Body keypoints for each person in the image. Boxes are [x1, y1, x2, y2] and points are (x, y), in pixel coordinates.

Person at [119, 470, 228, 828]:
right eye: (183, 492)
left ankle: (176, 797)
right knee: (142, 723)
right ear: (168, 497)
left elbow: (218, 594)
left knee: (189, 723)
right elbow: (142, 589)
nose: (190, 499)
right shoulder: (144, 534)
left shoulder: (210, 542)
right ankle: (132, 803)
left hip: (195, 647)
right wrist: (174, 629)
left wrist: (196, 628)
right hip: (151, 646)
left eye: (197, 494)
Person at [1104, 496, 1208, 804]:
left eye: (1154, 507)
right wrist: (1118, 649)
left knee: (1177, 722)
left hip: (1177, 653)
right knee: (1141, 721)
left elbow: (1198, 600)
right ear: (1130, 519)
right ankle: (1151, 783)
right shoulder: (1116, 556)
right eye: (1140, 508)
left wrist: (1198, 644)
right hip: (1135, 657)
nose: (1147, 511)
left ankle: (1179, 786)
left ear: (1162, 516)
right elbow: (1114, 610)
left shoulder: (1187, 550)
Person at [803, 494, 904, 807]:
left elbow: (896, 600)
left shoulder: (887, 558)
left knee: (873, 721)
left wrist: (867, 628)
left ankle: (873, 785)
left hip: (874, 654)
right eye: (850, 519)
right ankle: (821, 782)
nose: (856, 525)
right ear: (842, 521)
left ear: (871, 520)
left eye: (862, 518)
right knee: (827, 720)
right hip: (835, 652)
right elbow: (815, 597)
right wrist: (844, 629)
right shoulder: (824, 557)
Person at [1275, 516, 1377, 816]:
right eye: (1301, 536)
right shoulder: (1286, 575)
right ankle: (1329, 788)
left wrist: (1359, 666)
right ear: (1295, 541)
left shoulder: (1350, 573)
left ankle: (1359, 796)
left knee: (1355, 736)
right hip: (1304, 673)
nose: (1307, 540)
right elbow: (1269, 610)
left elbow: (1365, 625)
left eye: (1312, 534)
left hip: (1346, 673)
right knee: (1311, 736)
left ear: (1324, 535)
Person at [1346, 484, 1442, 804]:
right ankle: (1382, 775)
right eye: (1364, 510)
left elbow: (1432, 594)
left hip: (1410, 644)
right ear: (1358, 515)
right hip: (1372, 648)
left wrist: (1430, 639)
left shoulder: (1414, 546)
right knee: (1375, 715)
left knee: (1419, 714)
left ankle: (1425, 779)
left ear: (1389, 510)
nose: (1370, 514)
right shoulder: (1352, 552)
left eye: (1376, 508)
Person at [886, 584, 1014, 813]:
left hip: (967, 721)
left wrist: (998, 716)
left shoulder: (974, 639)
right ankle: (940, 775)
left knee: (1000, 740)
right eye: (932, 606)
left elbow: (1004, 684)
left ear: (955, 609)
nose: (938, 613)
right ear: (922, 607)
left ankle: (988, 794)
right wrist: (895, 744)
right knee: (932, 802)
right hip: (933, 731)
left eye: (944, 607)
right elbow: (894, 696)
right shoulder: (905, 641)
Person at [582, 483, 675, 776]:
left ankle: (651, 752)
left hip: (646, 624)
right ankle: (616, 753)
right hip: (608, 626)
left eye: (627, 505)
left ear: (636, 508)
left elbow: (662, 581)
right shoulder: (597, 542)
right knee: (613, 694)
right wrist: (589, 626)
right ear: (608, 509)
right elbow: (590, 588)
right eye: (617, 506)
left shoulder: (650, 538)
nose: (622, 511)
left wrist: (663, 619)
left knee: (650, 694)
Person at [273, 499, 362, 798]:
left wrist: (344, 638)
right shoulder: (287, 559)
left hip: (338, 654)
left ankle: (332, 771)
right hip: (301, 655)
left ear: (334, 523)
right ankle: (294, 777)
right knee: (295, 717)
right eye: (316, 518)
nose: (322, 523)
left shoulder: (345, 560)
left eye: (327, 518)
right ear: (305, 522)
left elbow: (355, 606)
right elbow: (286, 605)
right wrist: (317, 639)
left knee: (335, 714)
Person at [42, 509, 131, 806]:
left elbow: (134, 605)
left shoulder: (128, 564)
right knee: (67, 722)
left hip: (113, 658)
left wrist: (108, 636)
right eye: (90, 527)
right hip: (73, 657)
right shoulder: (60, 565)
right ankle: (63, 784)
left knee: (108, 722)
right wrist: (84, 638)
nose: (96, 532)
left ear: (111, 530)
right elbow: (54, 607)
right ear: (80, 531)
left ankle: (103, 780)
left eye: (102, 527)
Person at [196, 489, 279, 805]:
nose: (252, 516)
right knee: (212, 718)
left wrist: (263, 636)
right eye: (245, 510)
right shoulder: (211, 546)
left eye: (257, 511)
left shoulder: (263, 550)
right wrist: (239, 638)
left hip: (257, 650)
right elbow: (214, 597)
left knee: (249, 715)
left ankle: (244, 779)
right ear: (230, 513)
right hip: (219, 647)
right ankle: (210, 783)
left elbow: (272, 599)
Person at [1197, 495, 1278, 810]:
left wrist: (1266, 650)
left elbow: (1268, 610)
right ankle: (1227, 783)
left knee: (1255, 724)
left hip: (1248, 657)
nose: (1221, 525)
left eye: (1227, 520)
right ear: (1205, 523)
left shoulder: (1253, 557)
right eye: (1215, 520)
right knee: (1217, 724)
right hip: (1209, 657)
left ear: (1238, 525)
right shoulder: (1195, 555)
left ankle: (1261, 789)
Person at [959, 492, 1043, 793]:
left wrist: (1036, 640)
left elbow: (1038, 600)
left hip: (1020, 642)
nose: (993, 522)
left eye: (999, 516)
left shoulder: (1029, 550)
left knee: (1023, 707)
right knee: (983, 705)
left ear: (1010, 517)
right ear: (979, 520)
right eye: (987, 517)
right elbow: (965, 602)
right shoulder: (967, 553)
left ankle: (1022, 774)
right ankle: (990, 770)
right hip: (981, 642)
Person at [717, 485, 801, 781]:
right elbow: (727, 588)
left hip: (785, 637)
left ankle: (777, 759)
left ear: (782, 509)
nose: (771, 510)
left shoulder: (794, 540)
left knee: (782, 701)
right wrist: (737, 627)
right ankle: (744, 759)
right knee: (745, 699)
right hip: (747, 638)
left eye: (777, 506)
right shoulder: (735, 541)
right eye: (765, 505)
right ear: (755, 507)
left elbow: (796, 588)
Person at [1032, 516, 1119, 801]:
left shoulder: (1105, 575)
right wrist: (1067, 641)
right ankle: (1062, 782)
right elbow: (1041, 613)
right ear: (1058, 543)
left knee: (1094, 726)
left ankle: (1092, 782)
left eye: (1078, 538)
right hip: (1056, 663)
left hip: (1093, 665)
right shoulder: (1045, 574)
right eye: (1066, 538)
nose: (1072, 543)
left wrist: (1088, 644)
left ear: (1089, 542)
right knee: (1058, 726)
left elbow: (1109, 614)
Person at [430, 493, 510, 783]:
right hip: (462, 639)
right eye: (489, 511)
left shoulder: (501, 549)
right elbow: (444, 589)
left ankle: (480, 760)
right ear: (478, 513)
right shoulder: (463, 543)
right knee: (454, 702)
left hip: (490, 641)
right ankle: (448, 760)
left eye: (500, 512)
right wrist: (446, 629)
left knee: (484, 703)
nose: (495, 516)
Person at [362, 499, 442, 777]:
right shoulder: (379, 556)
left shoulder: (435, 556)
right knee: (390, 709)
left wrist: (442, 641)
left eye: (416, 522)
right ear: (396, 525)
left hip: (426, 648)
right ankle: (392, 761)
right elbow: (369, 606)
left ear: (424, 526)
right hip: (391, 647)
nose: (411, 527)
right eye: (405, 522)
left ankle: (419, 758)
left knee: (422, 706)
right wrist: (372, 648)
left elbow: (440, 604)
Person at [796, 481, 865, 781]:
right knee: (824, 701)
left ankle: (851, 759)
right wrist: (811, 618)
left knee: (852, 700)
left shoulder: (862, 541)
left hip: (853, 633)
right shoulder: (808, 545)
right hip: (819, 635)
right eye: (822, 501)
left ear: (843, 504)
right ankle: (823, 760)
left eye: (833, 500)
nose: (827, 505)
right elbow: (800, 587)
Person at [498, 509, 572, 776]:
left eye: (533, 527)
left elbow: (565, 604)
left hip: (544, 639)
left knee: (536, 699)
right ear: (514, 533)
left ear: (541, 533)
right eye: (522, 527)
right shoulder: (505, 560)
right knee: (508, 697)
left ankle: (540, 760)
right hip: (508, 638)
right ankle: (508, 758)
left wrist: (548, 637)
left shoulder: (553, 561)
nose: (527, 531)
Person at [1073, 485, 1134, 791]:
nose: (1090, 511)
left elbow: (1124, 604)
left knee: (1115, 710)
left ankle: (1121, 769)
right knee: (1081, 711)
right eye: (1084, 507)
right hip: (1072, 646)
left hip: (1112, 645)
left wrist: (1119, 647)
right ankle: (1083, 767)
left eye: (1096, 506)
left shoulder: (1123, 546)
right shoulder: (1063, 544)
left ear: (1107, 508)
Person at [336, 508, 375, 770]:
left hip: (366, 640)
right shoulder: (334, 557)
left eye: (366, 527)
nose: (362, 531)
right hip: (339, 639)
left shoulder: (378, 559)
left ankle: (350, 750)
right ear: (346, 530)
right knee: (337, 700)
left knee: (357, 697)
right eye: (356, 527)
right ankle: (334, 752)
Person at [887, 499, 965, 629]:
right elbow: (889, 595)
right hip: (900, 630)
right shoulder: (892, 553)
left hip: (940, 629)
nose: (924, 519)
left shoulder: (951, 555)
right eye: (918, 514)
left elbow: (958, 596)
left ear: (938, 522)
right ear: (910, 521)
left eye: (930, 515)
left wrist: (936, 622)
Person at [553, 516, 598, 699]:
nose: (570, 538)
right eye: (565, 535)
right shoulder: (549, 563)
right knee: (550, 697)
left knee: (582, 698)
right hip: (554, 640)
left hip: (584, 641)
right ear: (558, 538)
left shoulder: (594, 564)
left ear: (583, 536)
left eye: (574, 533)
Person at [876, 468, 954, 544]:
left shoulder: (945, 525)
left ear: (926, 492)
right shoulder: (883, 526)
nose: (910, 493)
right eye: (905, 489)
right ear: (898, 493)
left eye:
----------
Leave out every line after the one with "left shoulder: (1187, 550)". Reproduce the material above exactly from its first line through that line.

Body keypoints for each person in the image. Boxes are [x1, y1, x2, y2] and points are (x, y), in pixel coordinates.

Person at [119, 470, 228, 828]:
right eye: (183, 492)
left ankle: (176, 797)
right knee: (142, 723)
right ear: (168, 497)
left elbow: (218, 594)
left knee: (189, 723)
right elbow: (142, 589)
nose: (190, 499)
right shoulder: (144, 534)
left shoulder: (210, 542)
right ankle: (132, 803)
left hip: (195, 647)
right wrist: (174, 629)
left wrist: (196, 628)
right hip: (151, 646)
left eye: (197, 494)
Person at [1104, 496, 1208, 804]:
left eye: (1154, 507)
right wrist: (1118, 649)
left knee: (1177, 722)
left hip: (1177, 653)
right knee: (1141, 721)
left elbow: (1198, 600)
right ear: (1130, 519)
right ankle: (1151, 783)
right shoulder: (1116, 556)
right eye: (1140, 508)
left wrist: (1198, 644)
right hip: (1135, 657)
nose: (1147, 511)
left ankle: (1179, 786)
left ear: (1162, 516)
right elbow: (1114, 610)
left shoulder: (1187, 550)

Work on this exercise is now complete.